Le shaman qui faisait trembler les prêtres
Joseph Oumosotiscouchie dit La Grenouille qui vécut autour de 1640 était considéré comme un shaman influent et craint au sein de son peuple. Il savait guérir par les rêves et par l’usage des tambours sacrés. Homme de grande éloquence, il ne craignait pas les prêtres qu’il défiait ouvertement et il s’est longtemps opposé à ce que les Algonquins abandonnent leurs pratiques spirituelles pour se convertir au catholicisme.
Joseph Oumosotiscouchie fut le premier à pointer du doigt vers les hommes de religion comme la cause possible de toutes les maladies qui affectaient son peuple. Oumosotiscouchie avait compris que ces maladies autrefois inconnues de son peuple étaient arrivées en même temps que les hommes blancs. Plus particulièrement, il avait noté que là où les Jésuites allaient s’établir dans une communauté, celle-ci était rapidement victime de ce mal et il n’hésitait pas pointer la religion de Blancs comme la source de ces maux. Lorsqu’il fut lui-même affecté par la maladie, les Jésuites affirmèrent qu’Oumosotiscouchie avait été frappé par la colère de Dieu pour ses propos diffamatoires.
Très proche du chef Tessouat, les deux hommes exerçaient une influence certaine sur le peuple algonquin en général et plus particulièrement sur le puissant groupe des Kichisipirinis. Oumosotiscouchie avait d’ailleurs présenté Tessouat comme son oncle. Les récits historiques ne s’entendent pas sur le rôle de chacun. Si La Grenouille est considéré comme un shaman, on le désigne aussi comme Capitaine (terme utilisé par les Eurocanadiens pour parler des chefs de communauté) des Algonquins Kichisipirinis alors que Tessouat porte lui-aussi ce titre.
En 1643, La Grenouille se converti en même temps que Tessouat, mais sa conversion sera de courte durée et fera dire à plusieurs que les deux hommes n’avaient accepté le baptême que pour se mettre au mieux avec les autorités française. À cette époque, les épidémies avaient ravagé plusieurs nations autochtones dont les Algonquins et les nouvelles attaques des Iroquois avaient affaiblis ce qui leur restait de guerriers. On apprendra que La Grenouille avait auparavant accepté le baptême, mais était rapidement retourné à ses anciennes pratiques.
« Oumasatikouchie avait été baptisé à Trois-Rivières et était un apostat notoire, qui faisait une lutte ouverte aux missionnaires à Trois-Rivières et à Richelieu.
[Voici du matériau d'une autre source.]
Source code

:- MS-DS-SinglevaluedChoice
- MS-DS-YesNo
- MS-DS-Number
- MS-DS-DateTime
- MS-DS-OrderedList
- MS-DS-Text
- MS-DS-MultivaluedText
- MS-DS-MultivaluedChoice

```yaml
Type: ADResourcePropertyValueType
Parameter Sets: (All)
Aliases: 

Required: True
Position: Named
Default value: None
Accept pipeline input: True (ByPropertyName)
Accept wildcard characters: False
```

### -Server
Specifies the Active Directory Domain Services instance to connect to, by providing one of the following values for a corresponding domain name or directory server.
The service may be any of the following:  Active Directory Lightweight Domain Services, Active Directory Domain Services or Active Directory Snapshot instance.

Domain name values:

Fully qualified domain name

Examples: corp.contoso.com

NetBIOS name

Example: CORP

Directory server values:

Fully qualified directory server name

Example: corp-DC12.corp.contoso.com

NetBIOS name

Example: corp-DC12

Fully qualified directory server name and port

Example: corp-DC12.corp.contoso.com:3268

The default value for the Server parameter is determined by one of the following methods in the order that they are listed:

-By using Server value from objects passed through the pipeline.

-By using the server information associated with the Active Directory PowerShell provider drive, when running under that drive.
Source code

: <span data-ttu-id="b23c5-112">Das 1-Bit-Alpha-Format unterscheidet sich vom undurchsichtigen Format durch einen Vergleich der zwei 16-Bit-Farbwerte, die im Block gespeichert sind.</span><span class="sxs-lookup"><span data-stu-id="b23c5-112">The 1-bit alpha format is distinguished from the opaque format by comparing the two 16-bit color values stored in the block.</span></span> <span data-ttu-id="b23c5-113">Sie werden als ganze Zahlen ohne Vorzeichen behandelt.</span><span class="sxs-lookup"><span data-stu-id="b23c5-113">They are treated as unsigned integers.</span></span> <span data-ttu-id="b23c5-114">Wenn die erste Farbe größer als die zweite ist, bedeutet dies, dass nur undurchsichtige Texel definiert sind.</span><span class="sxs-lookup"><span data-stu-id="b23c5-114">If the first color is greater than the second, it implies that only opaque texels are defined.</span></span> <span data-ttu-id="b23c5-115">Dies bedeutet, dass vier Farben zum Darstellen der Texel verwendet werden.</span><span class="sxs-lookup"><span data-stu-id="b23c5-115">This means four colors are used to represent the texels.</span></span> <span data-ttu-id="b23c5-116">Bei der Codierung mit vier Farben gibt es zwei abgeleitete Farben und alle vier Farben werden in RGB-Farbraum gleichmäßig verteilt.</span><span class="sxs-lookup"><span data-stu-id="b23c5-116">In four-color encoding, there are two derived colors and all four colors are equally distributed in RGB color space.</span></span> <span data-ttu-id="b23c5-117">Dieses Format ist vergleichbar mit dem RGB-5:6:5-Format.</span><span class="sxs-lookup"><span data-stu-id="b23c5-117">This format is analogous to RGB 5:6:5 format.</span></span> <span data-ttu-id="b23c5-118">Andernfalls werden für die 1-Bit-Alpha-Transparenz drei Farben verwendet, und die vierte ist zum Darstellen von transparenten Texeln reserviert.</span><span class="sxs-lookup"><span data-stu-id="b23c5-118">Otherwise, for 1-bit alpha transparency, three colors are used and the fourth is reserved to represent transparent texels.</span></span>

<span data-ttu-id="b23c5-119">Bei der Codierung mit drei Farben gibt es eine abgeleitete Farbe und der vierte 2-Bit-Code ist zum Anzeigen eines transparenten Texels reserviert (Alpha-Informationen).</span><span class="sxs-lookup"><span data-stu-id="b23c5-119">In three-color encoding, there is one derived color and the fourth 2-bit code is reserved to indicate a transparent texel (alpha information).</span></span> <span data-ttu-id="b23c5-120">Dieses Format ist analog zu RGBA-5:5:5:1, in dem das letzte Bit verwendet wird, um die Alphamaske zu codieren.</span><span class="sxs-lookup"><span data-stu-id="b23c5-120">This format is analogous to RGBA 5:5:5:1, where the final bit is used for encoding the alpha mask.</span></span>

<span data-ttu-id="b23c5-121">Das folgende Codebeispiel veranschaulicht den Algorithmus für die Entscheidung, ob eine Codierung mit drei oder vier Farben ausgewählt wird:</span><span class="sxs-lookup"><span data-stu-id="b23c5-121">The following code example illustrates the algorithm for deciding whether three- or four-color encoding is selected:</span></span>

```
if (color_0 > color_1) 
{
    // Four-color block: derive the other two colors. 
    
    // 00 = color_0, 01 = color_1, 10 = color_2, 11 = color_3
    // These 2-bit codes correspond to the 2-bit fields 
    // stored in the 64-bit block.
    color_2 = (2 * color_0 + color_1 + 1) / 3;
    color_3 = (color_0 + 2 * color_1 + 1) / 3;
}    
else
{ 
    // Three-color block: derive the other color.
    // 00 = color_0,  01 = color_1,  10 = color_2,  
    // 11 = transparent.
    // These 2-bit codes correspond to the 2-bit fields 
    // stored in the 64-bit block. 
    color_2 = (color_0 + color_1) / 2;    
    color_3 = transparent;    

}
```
Tessouat, non baptisé, était aussi à Trois-Rivières et à Richelieu, le principal obstacle à la prédication jésuite. » (Campeau, 1993, p. 68).
Qu’est-ce qui avait si soudainement provoqué la conversion de La Grenouille et deux jours après lui, celle de Tessouat? On peut supposer que le fait le Sieur de Maisonneuve ait promis de remettre à un arquebuse au nouveau baptisé ait pu jouer un rôle. Parce qu’ils craignaient qu’un jour ces armes puissent se retourner contre eux, les autorités françaises et plus particulièrement les autorités religieuses, refusaient de vendre des armes aux autochtones, même parmi leurs alliés alors que les Hollandais qui avaient établi un poste de traite dans la région de New York n’avaient aucun scrupule à armer les Iroquois. Cette interdiction devait cependant être assouplie et devint même un instrument pour forcer les autochtones à se convertir puisque seuls ceux qui avaient été baptisés eurent le droit de se procurer une telle arme.
Était-ce un élan véritable vers le Dieu des Chrétiens qui poussa Tessouat et La Grenouille à se convertir ou la nécessité de se défendre et de renforcer les liens avec leurs anciens alliés?
Considéré comme un « serpent » par les autorités religieuses, adoré par bon nombre des membres de sa nation, La Grenouille demeure un personnage qui a joué un rôle important dans cette partie de notre histoire.